Given data

# # # #

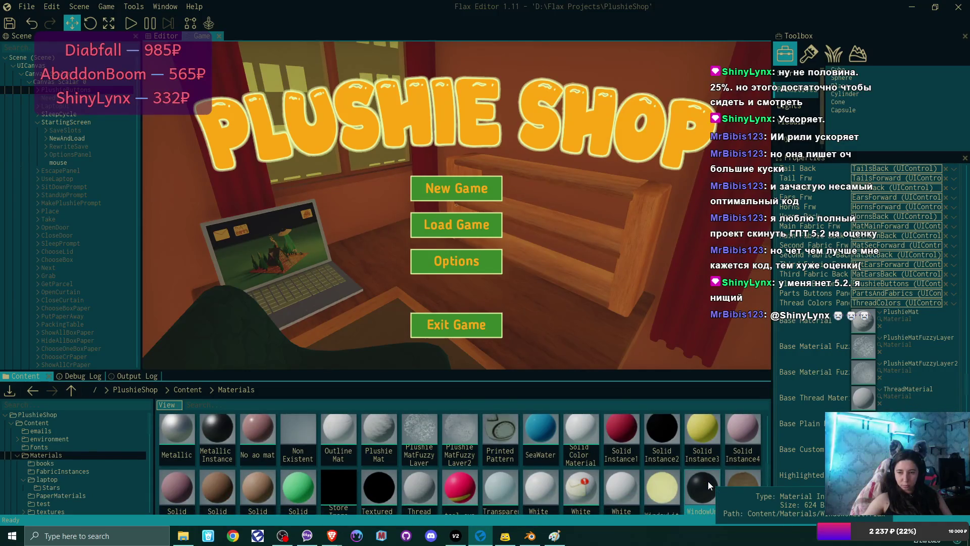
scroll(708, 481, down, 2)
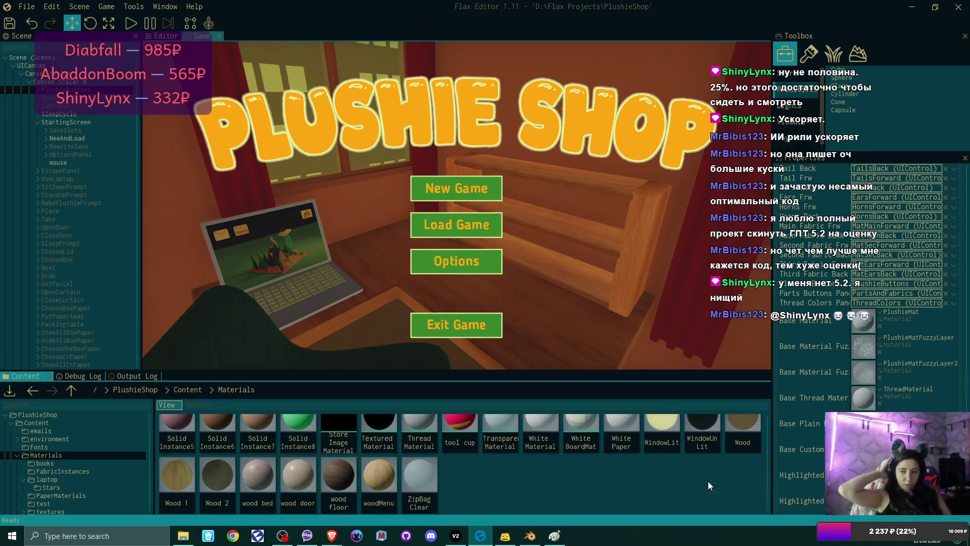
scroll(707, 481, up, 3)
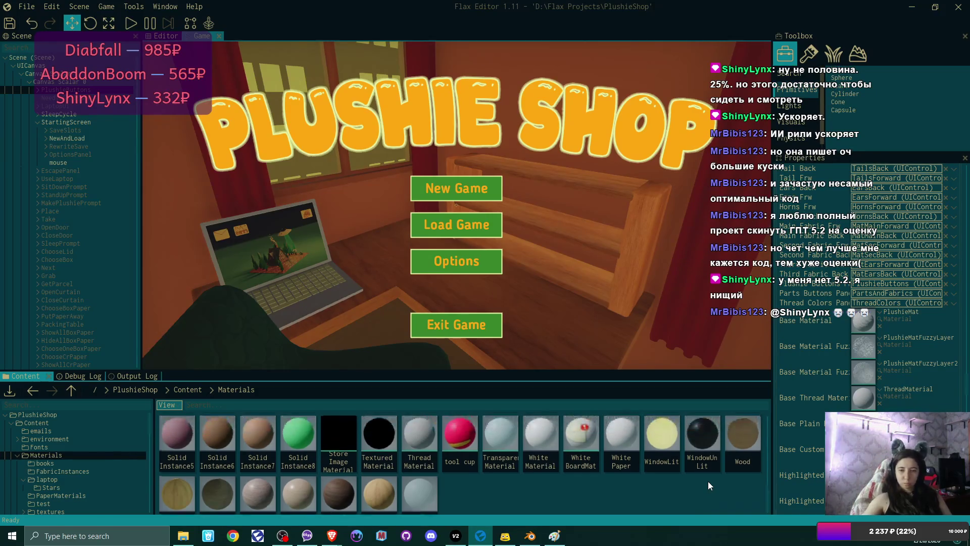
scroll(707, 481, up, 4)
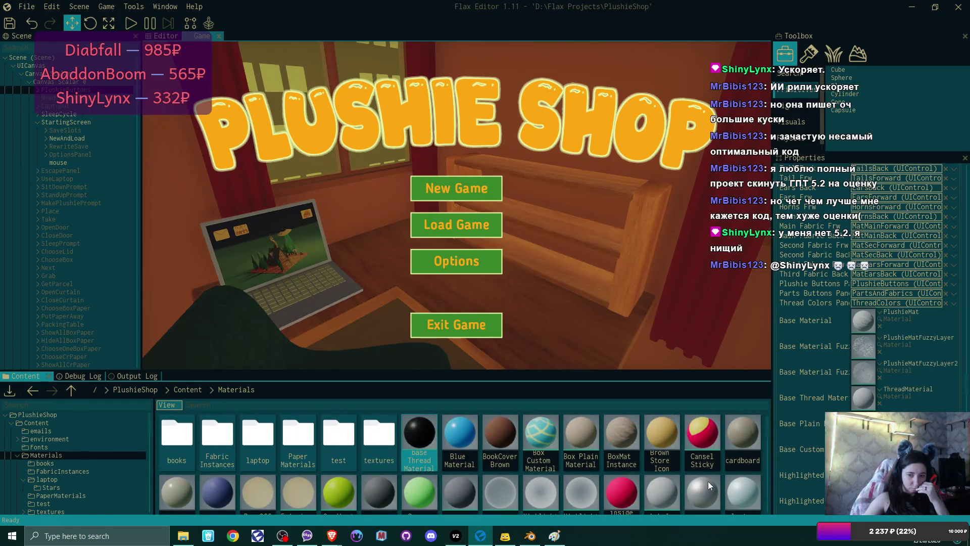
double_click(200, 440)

# # # #

Problem details
Only the listing above, set down exactly and without pictures, belongs in the answer.

Answer section
scroll(708, 481, down, 2)
scroll(707, 481, up, 3)
scroll(707, 481, up, 4)
double_click(200, 440)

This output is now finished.